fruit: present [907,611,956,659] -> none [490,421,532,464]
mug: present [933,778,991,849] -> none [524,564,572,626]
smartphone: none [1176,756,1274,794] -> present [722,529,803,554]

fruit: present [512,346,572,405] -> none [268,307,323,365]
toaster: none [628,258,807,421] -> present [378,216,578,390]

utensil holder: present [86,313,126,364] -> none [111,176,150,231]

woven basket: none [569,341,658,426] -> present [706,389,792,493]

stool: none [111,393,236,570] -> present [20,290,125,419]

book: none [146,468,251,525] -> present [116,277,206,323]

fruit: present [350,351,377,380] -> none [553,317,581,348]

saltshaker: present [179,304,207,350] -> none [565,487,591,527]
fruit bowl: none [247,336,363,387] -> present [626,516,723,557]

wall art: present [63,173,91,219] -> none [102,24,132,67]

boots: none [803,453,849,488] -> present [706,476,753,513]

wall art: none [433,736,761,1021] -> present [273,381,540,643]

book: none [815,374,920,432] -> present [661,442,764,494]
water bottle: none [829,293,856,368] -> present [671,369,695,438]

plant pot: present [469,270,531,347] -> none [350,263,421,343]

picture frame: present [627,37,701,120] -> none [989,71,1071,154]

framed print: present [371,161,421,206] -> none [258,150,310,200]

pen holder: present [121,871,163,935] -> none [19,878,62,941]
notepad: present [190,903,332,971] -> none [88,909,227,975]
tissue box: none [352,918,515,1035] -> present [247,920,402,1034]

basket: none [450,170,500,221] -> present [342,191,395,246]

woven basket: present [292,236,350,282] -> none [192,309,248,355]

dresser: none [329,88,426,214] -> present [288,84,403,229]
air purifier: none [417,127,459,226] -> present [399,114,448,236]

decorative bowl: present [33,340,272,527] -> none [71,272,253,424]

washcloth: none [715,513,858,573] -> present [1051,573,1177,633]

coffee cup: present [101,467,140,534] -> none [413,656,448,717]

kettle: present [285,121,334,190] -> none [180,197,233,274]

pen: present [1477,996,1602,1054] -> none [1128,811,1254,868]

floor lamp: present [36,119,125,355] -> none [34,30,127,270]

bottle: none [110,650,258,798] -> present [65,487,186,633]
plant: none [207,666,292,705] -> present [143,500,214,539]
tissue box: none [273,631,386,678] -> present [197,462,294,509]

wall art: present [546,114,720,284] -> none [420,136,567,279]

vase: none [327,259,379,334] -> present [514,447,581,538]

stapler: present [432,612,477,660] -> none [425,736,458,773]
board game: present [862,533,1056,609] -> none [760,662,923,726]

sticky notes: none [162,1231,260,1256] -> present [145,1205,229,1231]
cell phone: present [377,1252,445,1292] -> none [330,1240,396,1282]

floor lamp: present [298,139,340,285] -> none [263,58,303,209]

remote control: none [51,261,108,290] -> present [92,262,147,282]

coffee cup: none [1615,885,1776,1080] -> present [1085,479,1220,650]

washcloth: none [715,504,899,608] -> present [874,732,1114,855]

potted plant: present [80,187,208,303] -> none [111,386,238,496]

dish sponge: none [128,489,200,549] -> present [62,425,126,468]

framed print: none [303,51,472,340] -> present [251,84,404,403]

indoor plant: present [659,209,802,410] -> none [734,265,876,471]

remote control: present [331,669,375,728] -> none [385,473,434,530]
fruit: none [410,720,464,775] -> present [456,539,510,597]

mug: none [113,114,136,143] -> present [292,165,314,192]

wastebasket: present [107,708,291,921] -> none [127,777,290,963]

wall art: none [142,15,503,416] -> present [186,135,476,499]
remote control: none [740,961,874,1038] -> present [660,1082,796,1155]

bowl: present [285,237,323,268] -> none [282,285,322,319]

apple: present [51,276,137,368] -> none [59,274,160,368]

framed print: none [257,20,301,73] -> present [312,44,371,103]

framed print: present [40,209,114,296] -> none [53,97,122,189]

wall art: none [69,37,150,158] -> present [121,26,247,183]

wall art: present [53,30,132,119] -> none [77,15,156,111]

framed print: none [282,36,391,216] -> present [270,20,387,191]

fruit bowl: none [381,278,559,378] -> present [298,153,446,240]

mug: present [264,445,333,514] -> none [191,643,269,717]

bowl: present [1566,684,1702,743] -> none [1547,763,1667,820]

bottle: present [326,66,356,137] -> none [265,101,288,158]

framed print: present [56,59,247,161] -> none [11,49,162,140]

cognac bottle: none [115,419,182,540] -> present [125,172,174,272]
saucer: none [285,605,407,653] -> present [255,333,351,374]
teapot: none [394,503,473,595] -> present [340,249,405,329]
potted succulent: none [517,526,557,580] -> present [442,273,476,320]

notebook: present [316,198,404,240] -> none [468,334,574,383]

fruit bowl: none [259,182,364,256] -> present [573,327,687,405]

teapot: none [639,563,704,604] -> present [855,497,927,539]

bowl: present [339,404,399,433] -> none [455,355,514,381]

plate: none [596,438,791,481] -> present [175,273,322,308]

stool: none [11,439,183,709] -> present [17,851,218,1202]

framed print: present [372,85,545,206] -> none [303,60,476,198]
· · · · · · ·
Work to complete —
The expected output is the complete data, repeated exactly.

Answer to this problem —
fruit: present [907,611,956,659] -> none [490,421,532,464]
mug: present [933,778,991,849] -> none [524,564,572,626]
smartphone: none [1176,756,1274,794] -> present [722,529,803,554]

fruit: present [512,346,572,405] -> none [268,307,323,365]
toaster: none [628,258,807,421] -> present [378,216,578,390]

utensil holder: present [86,313,126,364] -> none [111,176,150,231]

woven basket: none [569,341,658,426] -> present [706,389,792,493]

stool: none [111,393,236,570] -> present [20,290,125,419]

book: none [146,468,251,525] -> present [116,277,206,323]

fruit: present [350,351,377,380] -> none [553,317,581,348]

saltshaker: present [179,304,207,350] -> none [565,487,591,527]
fruit bowl: none [247,336,363,387] -> present [626,516,723,557]

wall art: present [63,173,91,219] -> none [102,24,132,67]

boots: none [803,453,849,488] -> present [706,476,753,513]

wall art: none [433,736,761,1021] -> present [273,381,540,643]

book: none [815,374,920,432] -> present [661,442,764,494]
water bottle: none [829,293,856,368] -> present [671,369,695,438]

plant pot: present [469,270,531,347] -> none [350,263,421,343]

picture frame: present [627,37,701,120] -> none [989,71,1071,154]

framed print: present [371,161,421,206] -> none [258,150,310,200]

pen holder: present [121,871,163,935] -> none [19,878,62,941]
notepad: present [190,903,332,971] -> none [88,909,227,975]
tissue box: none [352,918,515,1035] -> present [247,920,402,1034]

basket: none [450,170,500,221] -> present [342,191,395,246]

woven basket: present [292,236,350,282] -> none [192,309,248,355]

dresser: none [329,88,426,214] -> present [288,84,403,229]
air purifier: none [417,127,459,226] -> present [399,114,448,236]

decorative bowl: present [33,340,272,527] -> none [71,272,253,424]

washcloth: none [715,513,858,573] -> present [1051,573,1177,633]

coffee cup: present [101,467,140,534] -> none [413,656,448,717]

kettle: present [285,121,334,190] -> none [180,197,233,274]

pen: present [1477,996,1602,1054] -> none [1128,811,1254,868]

floor lamp: present [36,119,125,355] -> none [34,30,127,270]

bottle: none [110,650,258,798] -> present [65,487,186,633]
plant: none [207,666,292,705] -> present [143,500,214,539]
tissue box: none [273,631,386,678] -> present [197,462,294,509]

wall art: present [546,114,720,284] -> none [420,136,567,279]

vase: none [327,259,379,334] -> present [514,447,581,538]

stapler: present [432,612,477,660] -> none [425,736,458,773]
board game: present [862,533,1056,609] -> none [760,662,923,726]

sticky notes: none [162,1231,260,1256] -> present [145,1205,229,1231]
cell phone: present [377,1252,445,1292] -> none [330,1240,396,1282]

floor lamp: present [298,139,340,285] -> none [263,58,303,209]

remote control: none [51,261,108,290] -> present [92,262,147,282]

coffee cup: none [1615,885,1776,1080] -> present [1085,479,1220,650]

washcloth: none [715,504,899,608] -> present [874,732,1114,855]

potted plant: present [80,187,208,303] -> none [111,386,238,496]

dish sponge: none [128,489,200,549] -> present [62,425,126,468]

framed print: none [303,51,472,340] -> present [251,84,404,403]

indoor plant: present [659,209,802,410] -> none [734,265,876,471]

remote control: present [331,669,375,728] -> none [385,473,434,530]
fruit: none [410,720,464,775] -> present [456,539,510,597]

mug: none [113,114,136,143] -> present [292,165,314,192]

wastebasket: present [107,708,291,921] -> none [127,777,290,963]

wall art: none [142,15,503,416] -> present [186,135,476,499]
remote control: none [740,961,874,1038] -> present [660,1082,796,1155]

bowl: present [285,237,323,268] -> none [282,285,322,319]

apple: present [51,276,137,368] -> none [59,274,160,368]

framed print: none [257,20,301,73] -> present [312,44,371,103]

framed print: present [40,209,114,296] -> none [53,97,122,189]

wall art: none [69,37,150,158] -> present [121,26,247,183]

wall art: present [53,30,132,119] -> none [77,15,156,111]

framed print: none [282,36,391,216] -> present [270,20,387,191]

fruit bowl: none [381,278,559,378] -> present [298,153,446,240]

mug: present [264,445,333,514] -> none [191,643,269,717]

bowl: present [1566,684,1702,743] -> none [1547,763,1667,820]

bottle: present [326,66,356,137] -> none [265,101,288,158]

framed print: present [56,59,247,161] -> none [11,49,162,140]

cognac bottle: none [115,419,182,540] -> present [125,172,174,272]
saucer: none [285,605,407,653] -> present [255,333,351,374]
teapot: none [394,503,473,595] -> present [340,249,405,329]
potted succulent: none [517,526,557,580] -> present [442,273,476,320]

notebook: present [316,198,404,240] -> none [468,334,574,383]

fruit bowl: none [259,182,364,256] -> present [573,327,687,405]

teapot: none [639,563,704,604] -> present [855,497,927,539]

bowl: present [339,404,399,433] -> none [455,355,514,381]

plate: none [596,438,791,481] -> present [175,273,322,308]

stool: none [11,439,183,709] -> present [17,851,218,1202]

framed print: present [372,85,545,206] -> none [303,60,476,198]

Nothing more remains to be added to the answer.